"Around the Corner", crocheted sculpture.
Through 10/22/2005
Seth Koen's crocheted minimalist sculptures are deceptively simple two-color objects with all the psychological savvy of an inkblot test. Baubles hang hypnotically from long cords, knowing full well that our modern affections hang in this improbable balance between Alexander Calder and Japanese animé, modernist architecture and your grandmother's knitting bag. The titular piece "Around the Corner" combines architecture and anatomy, with two fleshy pink-and-red bulbs connected by a long umbilical cord that stretches through wooden hoops and rounds a corner.

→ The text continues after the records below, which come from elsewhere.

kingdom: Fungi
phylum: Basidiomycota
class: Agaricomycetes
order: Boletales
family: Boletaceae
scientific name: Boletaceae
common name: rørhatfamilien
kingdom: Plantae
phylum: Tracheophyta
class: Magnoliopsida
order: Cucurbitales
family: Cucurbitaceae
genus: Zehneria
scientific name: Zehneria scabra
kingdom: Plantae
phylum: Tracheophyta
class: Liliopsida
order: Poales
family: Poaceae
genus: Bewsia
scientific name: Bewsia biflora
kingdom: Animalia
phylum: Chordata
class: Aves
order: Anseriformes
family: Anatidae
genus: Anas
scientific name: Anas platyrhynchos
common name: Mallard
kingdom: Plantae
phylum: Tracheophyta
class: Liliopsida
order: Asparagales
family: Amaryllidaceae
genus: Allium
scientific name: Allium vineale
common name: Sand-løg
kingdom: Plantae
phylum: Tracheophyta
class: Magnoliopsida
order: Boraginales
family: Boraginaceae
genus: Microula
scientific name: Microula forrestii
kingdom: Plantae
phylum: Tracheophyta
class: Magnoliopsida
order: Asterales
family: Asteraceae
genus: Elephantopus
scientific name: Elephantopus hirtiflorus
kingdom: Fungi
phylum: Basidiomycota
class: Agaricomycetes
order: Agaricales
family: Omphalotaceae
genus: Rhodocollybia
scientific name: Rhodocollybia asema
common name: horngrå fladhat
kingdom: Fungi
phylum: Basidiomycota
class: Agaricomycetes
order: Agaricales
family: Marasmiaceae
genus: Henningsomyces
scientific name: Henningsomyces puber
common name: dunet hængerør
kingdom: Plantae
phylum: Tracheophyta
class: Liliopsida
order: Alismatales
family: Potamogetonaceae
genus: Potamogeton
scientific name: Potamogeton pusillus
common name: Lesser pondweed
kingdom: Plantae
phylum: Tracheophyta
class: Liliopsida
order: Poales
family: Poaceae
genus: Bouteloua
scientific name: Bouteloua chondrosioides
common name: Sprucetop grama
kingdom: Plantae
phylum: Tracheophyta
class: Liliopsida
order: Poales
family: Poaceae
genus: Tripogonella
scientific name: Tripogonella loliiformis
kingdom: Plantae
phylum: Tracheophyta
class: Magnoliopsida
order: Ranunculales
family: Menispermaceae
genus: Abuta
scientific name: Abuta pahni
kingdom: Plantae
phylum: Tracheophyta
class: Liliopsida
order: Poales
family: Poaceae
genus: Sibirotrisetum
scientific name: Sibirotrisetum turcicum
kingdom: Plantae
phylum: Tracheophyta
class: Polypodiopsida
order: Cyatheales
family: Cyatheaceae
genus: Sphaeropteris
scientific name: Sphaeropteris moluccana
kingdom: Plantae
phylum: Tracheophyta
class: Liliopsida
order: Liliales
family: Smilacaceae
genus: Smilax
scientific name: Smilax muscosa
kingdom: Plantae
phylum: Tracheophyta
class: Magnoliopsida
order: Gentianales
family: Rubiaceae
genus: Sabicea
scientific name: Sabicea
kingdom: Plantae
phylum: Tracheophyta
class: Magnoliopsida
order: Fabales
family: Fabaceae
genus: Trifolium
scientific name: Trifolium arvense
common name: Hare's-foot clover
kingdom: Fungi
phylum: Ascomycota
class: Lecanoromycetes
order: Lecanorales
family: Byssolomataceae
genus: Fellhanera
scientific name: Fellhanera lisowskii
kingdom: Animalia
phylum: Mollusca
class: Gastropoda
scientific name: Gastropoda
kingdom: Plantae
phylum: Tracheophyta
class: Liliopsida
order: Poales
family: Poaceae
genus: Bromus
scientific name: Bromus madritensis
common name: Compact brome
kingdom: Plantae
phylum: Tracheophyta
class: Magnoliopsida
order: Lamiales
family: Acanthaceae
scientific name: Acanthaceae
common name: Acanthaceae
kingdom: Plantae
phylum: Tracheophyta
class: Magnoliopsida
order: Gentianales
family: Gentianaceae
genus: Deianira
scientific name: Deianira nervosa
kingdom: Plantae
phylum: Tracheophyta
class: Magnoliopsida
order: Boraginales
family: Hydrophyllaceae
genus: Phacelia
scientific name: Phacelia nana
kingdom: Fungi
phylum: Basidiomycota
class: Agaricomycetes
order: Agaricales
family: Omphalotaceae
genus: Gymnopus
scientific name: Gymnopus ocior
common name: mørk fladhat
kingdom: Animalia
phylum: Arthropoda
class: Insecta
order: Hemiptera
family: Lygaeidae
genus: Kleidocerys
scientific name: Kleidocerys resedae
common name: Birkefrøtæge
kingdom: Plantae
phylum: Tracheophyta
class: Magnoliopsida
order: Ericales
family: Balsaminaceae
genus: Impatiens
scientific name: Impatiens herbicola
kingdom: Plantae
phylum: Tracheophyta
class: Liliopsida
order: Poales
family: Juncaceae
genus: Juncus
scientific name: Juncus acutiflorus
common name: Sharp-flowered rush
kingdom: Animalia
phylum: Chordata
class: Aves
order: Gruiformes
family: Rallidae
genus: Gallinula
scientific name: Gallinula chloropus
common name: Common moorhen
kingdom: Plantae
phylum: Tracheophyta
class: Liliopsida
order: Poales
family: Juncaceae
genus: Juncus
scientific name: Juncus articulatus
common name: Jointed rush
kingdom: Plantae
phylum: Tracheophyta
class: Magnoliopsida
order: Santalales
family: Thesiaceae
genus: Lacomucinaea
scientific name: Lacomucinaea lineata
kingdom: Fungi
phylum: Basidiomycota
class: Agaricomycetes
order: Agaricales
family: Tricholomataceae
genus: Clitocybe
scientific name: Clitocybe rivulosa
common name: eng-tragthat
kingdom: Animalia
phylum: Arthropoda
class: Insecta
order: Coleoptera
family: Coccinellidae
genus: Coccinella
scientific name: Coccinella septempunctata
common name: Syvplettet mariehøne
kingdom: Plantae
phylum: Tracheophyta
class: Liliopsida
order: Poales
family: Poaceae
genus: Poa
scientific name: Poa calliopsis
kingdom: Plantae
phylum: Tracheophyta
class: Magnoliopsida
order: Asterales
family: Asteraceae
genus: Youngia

This far-fetched connection is as comical and touching as an unlikely friendship -- it may be a real stretch sometimes, yet each extremity remains attached to the other. "Topsy" and "Turvy" are weighted, crocheted balls dropping toward the floor in a state of precarious suspended animation that you might expect from the final to-be-continued frame of a cartoon but wouldn't expect from a sculpture. Each crocheted ball hovers above the floor like a soft-sculpture grandfather-clock pendulum, a long-lost Le Corbusier experiment or the dangling earlobe of a stuffed animal by Takashi Murakami. "Bee" also captures the appeal of animé with a simple, expressive yellow-and-brown ball sitting on a shelf, its stinger dropping through a hole and curling at the end in a moment of uncertainty. But Koen has taken animé to the extreme here, stripping away all the animal's distinguishing characteristics other than its colors and instincts -- and yet it's immediately recognizable and relatable, trusting our minds to fill in the details. Koen's sculptures are soft, but his ideas here are rock solid.